> [Exercise]
Leaving the pictures aside, repeat the entries exactly.

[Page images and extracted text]
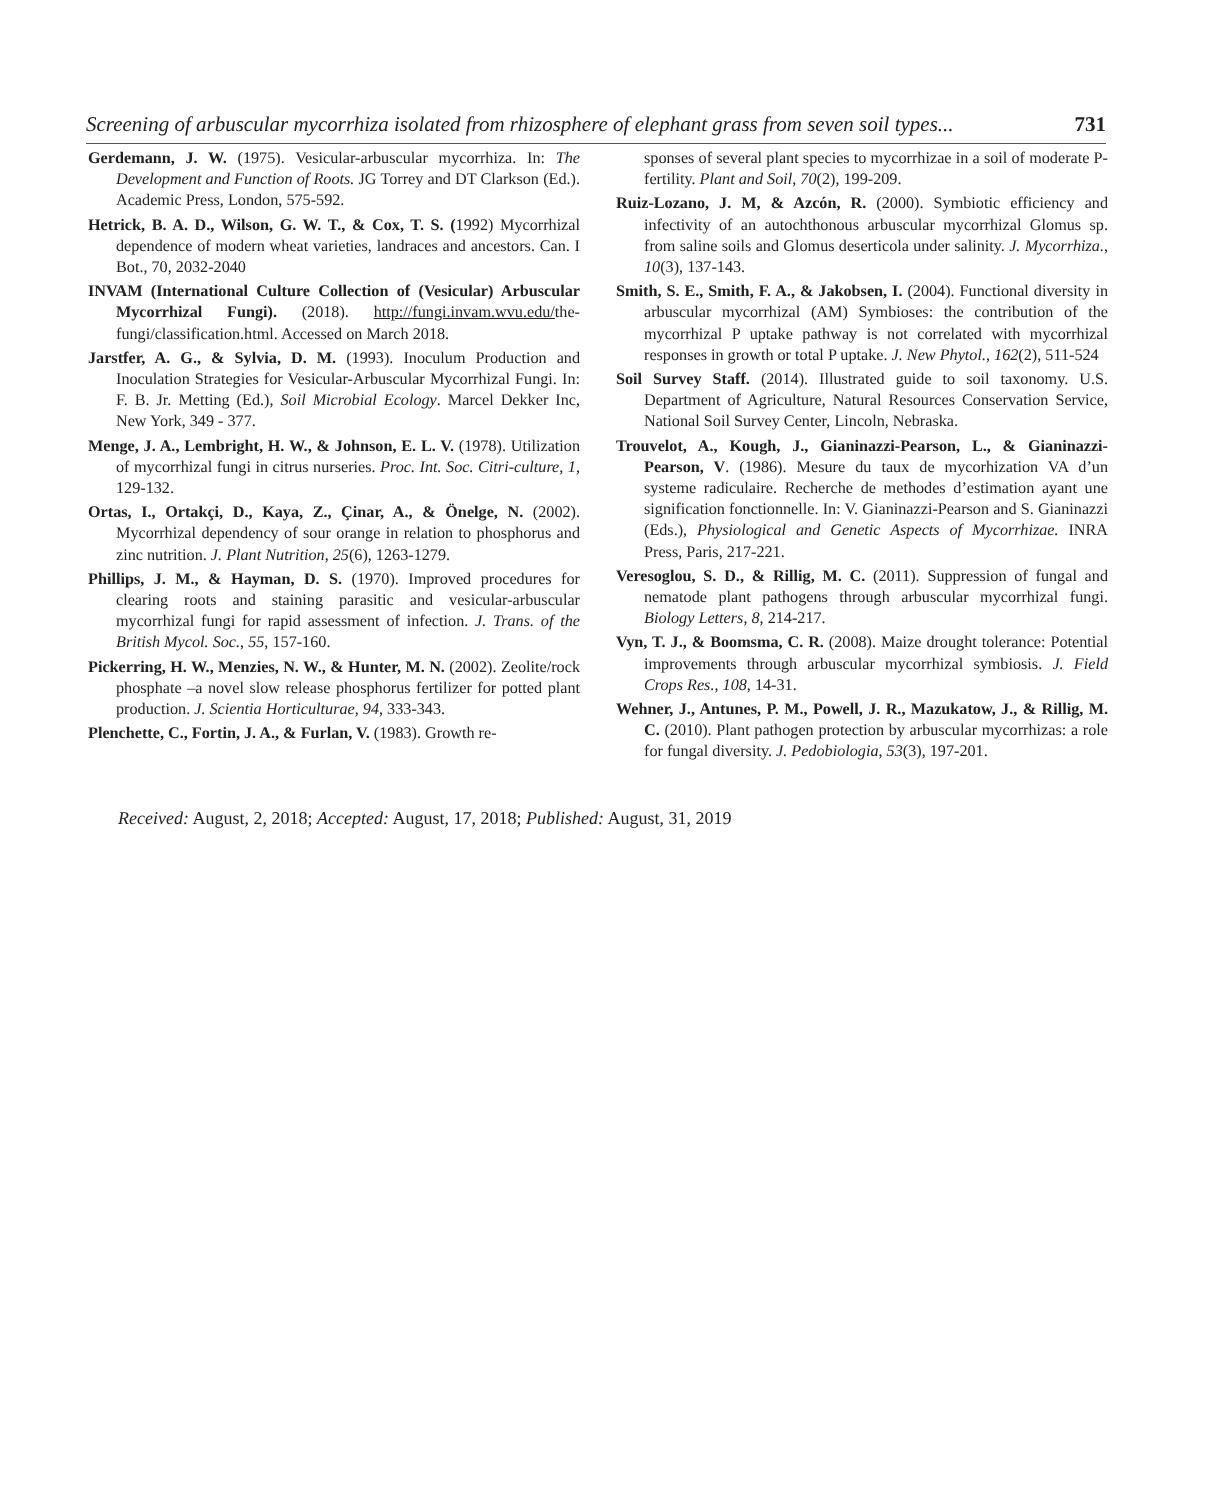Screening of arbuscular mycorrhiza isolated from rhizosphere of elephant grass from seven soil types... 731
Gerdemann, J. W. (1975). Vesicular-arbuscular mycorrhiza. In: The Development and Function of Roots. JG Torrey and DT Clarkson (Ed.). Academic Press, London, 575-592.
Hetrick, B. A. D., Wilson, G. W. T., & Cox, T. S. (1992) Mycorrhizal dependence of modern wheat varieties, landraces and ancestors. Can. I Bot., 70, 2032-2040
INVAM (International Culture Collection of (Vesicular) Arbuscular Mycorrhizal Fungi). (2018). http://fungi.invam.wvu.edu/the-fungi/classification.html. Accessed on March 2018.
Jarstfer, A. G., & Sylvia, D. M. (1993). Inoculum Production and Inoculation Strategies for Vesicular-Arbuscular Mycorrhizal Fungi. In: F. B. Jr. Metting (Ed.), Soil Microbial Ecology. Marcel Dekker Inc, New York, 349 - 377.
Menge, J. A., Lembright, H. W., & Johnson, E. L. V. (1978). Utilization of mycorrhizal fungi in citrus nurseries. Proc. Int. Soc. Citri-culture, 1, 129-132.
Ortas, I., Ortakçi, D., Kaya, Z., Çinar, A., & Önelge, N. (2002). Mycorrhizal dependency of sour orange in relation to phosphorus and zinc nutrition. J. Plant Nutrition, 25(6), 1263-1279.
Phillips, J. M., & Hayman, D. S. (1970). Improved procedures for clearing roots and staining parasitic and vesicular-arbuscular mycorrhizal fungi for rapid assessment of infection. J. Trans. of the British Mycol. Soc., 55, 157-160.
Pickerring, H. W., Menzies, N. W., & Hunter, M. N. (2002). Zeolite/rock phosphate –a novel slow release phosphorus fertilizer for potted plant production. J. Scientia Horticulturae, 94, 333-343.
Plenchette, C., Fortin, J. A., & Furlan, V. (1983). Growth re-
sponses of several plant species to mycorrhizae in a soil of moderate P-fertility. Plant and Soil, 70(2), 199-209.
Ruiz-Lozano, J. M, & Azcón, R. (2000). Symbiotic efficiency and infectivity of an autochthonous arbuscular mycorrhizal Glomus sp. from saline soils and Glomus deserticola under salinity. J. Mycorrhiza., 10(3), 137-143.
Smith, S. E., Smith, F. A., & Jakobsen, I. (2004). Functional diversity in arbuscular mycorrhizal (AM) Symbioses: the contribution of the mycorrhizal P uptake pathway is not correlated with mycorrhizal responses in growth or total P uptake. J. New Phytol., 162(2), 511-524
Soil Survey Staff. (2014). Illustrated guide to soil taxonomy. U.S. Department of Agriculture, Natural Resources Conservation Service, National Soil Survey Center, Lincoln, Nebraska.
Trouvelot, A., Kough, J., Gianinazzi-Pearson, L., & Gianinazzi-Pearson, V. (1986). Mesure du taux de mycorhization VA d’un systeme radiculaire. Recherche de methodes d’estimation ayant une signification fonctionnelle. In: V. Gianinazzi-Pearson and S. Gianinazzi (Eds.), Physiological and Genetic Aspects of Mycorrhizae. INRA Press, Paris, 217-221.
Veresoglou, S. D., & Rillig, M. C. (2011). Suppression of fungal and nematode plant pathogens through arbuscular mycorrhizal fungi. Biology Letters, 8, 214-217.
Vyn, T. J., & Boomsma, C. R. (2008). Maize drought tolerance: Potential improvements through arbuscular mycorrhizal symbiosis. J. Field Crops Res., 108, 14-31.
Wehner, J., Antunes, P. M., Powell, J. R., Mazukatow, J., & Rillig, M. C. (2010). Plant pathogen protection by arbuscular mycorrhizas: a role for fungal diversity. J. Pedobiologia, 53(3), 197-201.
Received: August, 2, 2018; Accepted: August, 17, 2018; Published: August, 31, 2019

> [Task output]
Screening of arbuscular mycorrhiza isolated from rhizosphere of elephant grass from seven soil types... 731
Gerdemann, J. W. (1975). Vesicular-arbuscular mycorrhiza. In: The Development and Function of Roots. JG Torrey and DT Clarkson (Ed.). Academic Press, London, 575-592.
Hetrick, B. A. D., Wilson, G. W. T., & Cox, T. S. (1992) Mycorrhizal dependence of modern wheat varieties, landraces and ancestors. Can. I Bot., 70, 2032-2040
INVAM (International Culture Collection of (Vesicular) Arbuscular Mycorrhizal Fungi). (2018). http://fungi.invam.wvu.edu/the-fungi/classification.html. Accessed on March 2018.
Jarstfer, A. G., & Sylvia, D. M. (1993). Inoculum Production and Inoculation Strategies for Vesicular-Arbuscular Mycorrhizal Fungi. In: F. B. Jr. Metting (Ed.), Soil Microbial Ecology. Marcel Dekker Inc, New York, 349 - 377.
Menge, J. A., Lembright, H. W., & Johnson, E. L. V. (1978). Utilization of mycorrhizal fungi in citrus nurseries. Proc. Int. Soc. Citri-culture, 1, 129-132.
Ortas, I., Ortakçi, D., Kaya, Z., Çinar, A., & Önelge, N. (2002). Mycorrhizal dependency of sour orange in relation to phosphorus and zinc nutrition. J. Plant Nutrition, 25(6), 1263-1279.
Phillips, J. M., & Hayman, D. S. (1970). Improved procedures for clearing roots and staining parasitic and vesicular-arbuscular mycorrhizal fungi for rapid assessment of infection. J. Trans. of the British Mycol. Soc., 55, 157-160.
Pickerring, H. W., Menzies, N. W., & Hunter, M. N. (2002). Zeolite/rock phosphate –a novel slow release phosphorus fertilizer for potted plant production. J. Scientia Horticulturae, 94, 333-343.
Plenchette, C., Fortin, J. A., & Furlan, V. (1983). Growth re-
sponses of several plant species to mycorrhizae in a soil of moderate P-fertility. Plant and Soil, 70(2), 199-209.
Ruiz-Lozano, J. M, & Azcón, R. (2000). Symbiotic efficiency and infectivity of an autochthonous arbuscular mycorrhizal Glomus sp. from saline soils and Glomus deserticola under salinity. J. Mycorrhiza., 10(3), 137-143.
Smith, S. E., Smith, F. A., & Jakobsen, I. (2004). Functional diversity in arbuscular mycorrhizal (AM) Symbioses: the contribution of the mycorrhizal P uptake pathway is not correlated with mycorrhizal responses in growth or total P uptake. J. New Phytol., 162(2), 511-524
Soil Survey Staff. (2014). Illustrated guide to soil taxonomy. U.S. Department of Agriculture, Natural Resources Conservation Service, National Soil Survey Center, Lincoln, Nebraska.
Trouvelot, A., Kough, J., Gianinazzi-Pearson, L., & Gianinazzi-Pearson, V. (1986). Mesure du taux de mycorhization VA d’un systeme radiculaire. Recherche de methodes d’estimation ayant une signification fonctionnelle. In: V. Gianinazzi-Pearson and S. Gianinazzi (Eds.), Physiological and Genetic Aspects of Mycorrhizae. INRA Press, Paris, 217-221.
Veresoglou, S. D., & Rillig, M. C. (2011). Suppression of fungal and nematode plant pathogens through arbuscular mycorrhizal fungi. Biology Letters, 8, 214-217.
Vyn, T. J., & Boomsma, C. R. (2008). Maize drought tolerance: Potential improvements through arbuscular mycorrhizal symbiosis. J. Field Crops Res., 108, 14-31.
Wehner, J., Antunes, P. M., Powell, J. R., Mazukatow, J., & Rillig, M. C. (2010). Plant pathogen protection by arbuscular mycorrhizas: a role for fungal diversity. J. Pedobiologia, 53(3), 197-201.
Received: August, 2, 2018; Accepted: August, 17, 2018; Published: August, 31, 2019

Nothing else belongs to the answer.